[GitHub] [spark] leanken opened a new pull request #29301: [SPARK-32474][SQL][FOLLOWUP] NullAwareAntiJoin multi-column support

GitBox Thu, 30 Jul 2020 00:53:25 -0700


leanken opened a new pull request #29301:
URL: https://github.com/apache/spark/pull/29301



   ### What changes were proposed in this pull request?
   
   This is a follow up issue of 
[SPARK-32290](https://issues.apache.org/jira/browse/SPARK-32290).
   
   In SPARK-32290, We only support Single Column NAAJ because of the complexity 
of Multi Column support, See. http://www.vldb.org/pvldb/vol2/vldb09-423.pdf 
Section 6. 
   
   In this PR, proposed a trade-off that can also support multi column to 
perform hash lookup in buildSide, but required buildSide with extra duplicate 
data, the duplication would be 2^numKeys - 1, for example, if we are to support 
NAAJ with 3 column join key, the buildSide would be expanded into (2^3 - 1) 
times, 7X.
   
   For example, if there is a UnsafeRow key (1,2,3)
   In NullAware Mode, it should be expanded into 7 keys with extra C(3,1), 
C(3,2) combinations, within the combinations, we duplicated these record with 
null padding as following.
   
   Original record
   
   (1,2,3) 
   
   Extra record to be appended into HashedRelation
   
   (null, 2, 3) (1, null, 3) (1, 2, null)

________________________

Exercises to complete
**a.** According to the pull request description, how many times would the buildSide be expanded for a join key with three columns?
**b.** Please quote the pull request description, starting at "In this PR, proposed" and ending at "into (2^3 - 1)".

Dataset excerpt
________________________

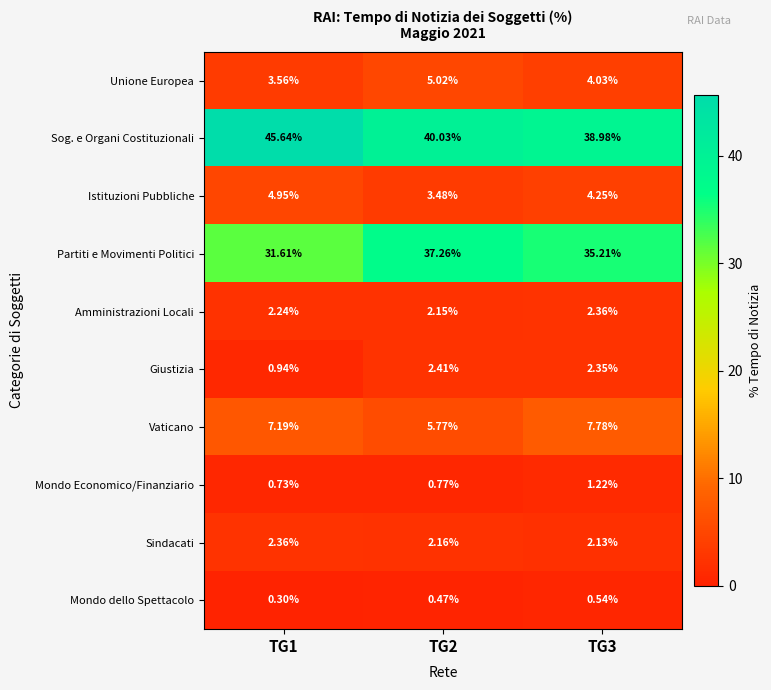

Which series has the largest total across all categories?

Sog. e Organi Costituzionali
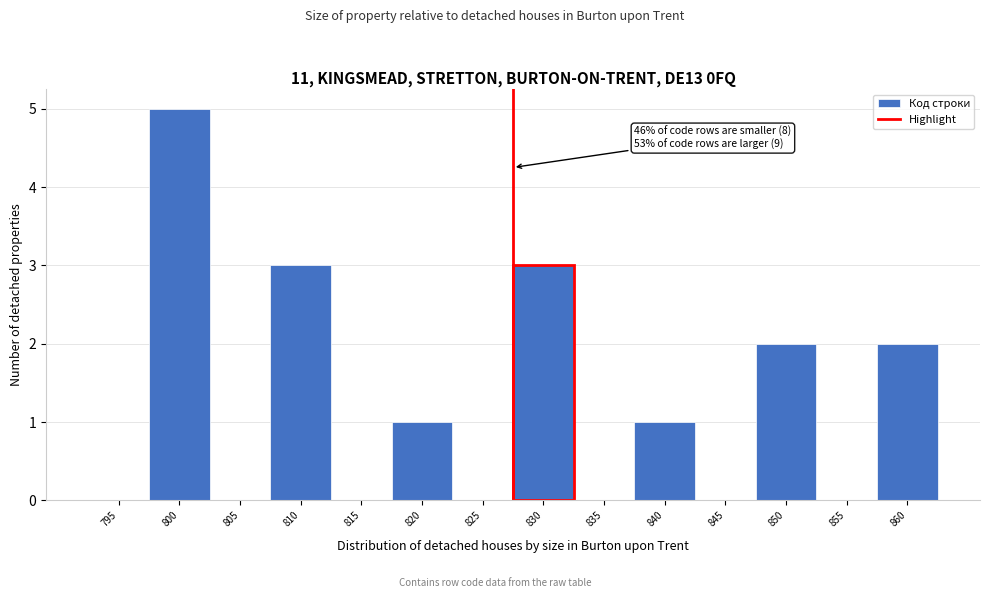

Reading right to left, transcribe all the data shown in this chart.

860=2	855=0	850=2	845=0	840=1	835=0	830=3	825=0	820=1	815=0	810=3	805=0	800=5	795=0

________________________

Answers to the tasks
**a.** Seven times (2^3 - 1).

**b.**
In this PR, proposed a trade-off that can also support multi column to 
perform hash lookup in buildSide, but required buildSide with extra duplicate 
data, the duplication would be 2^numKeys - 1, for example, if we are to support 
NAAJ with 3 column join key, the buildSide would be expanded into (2^3 - 1)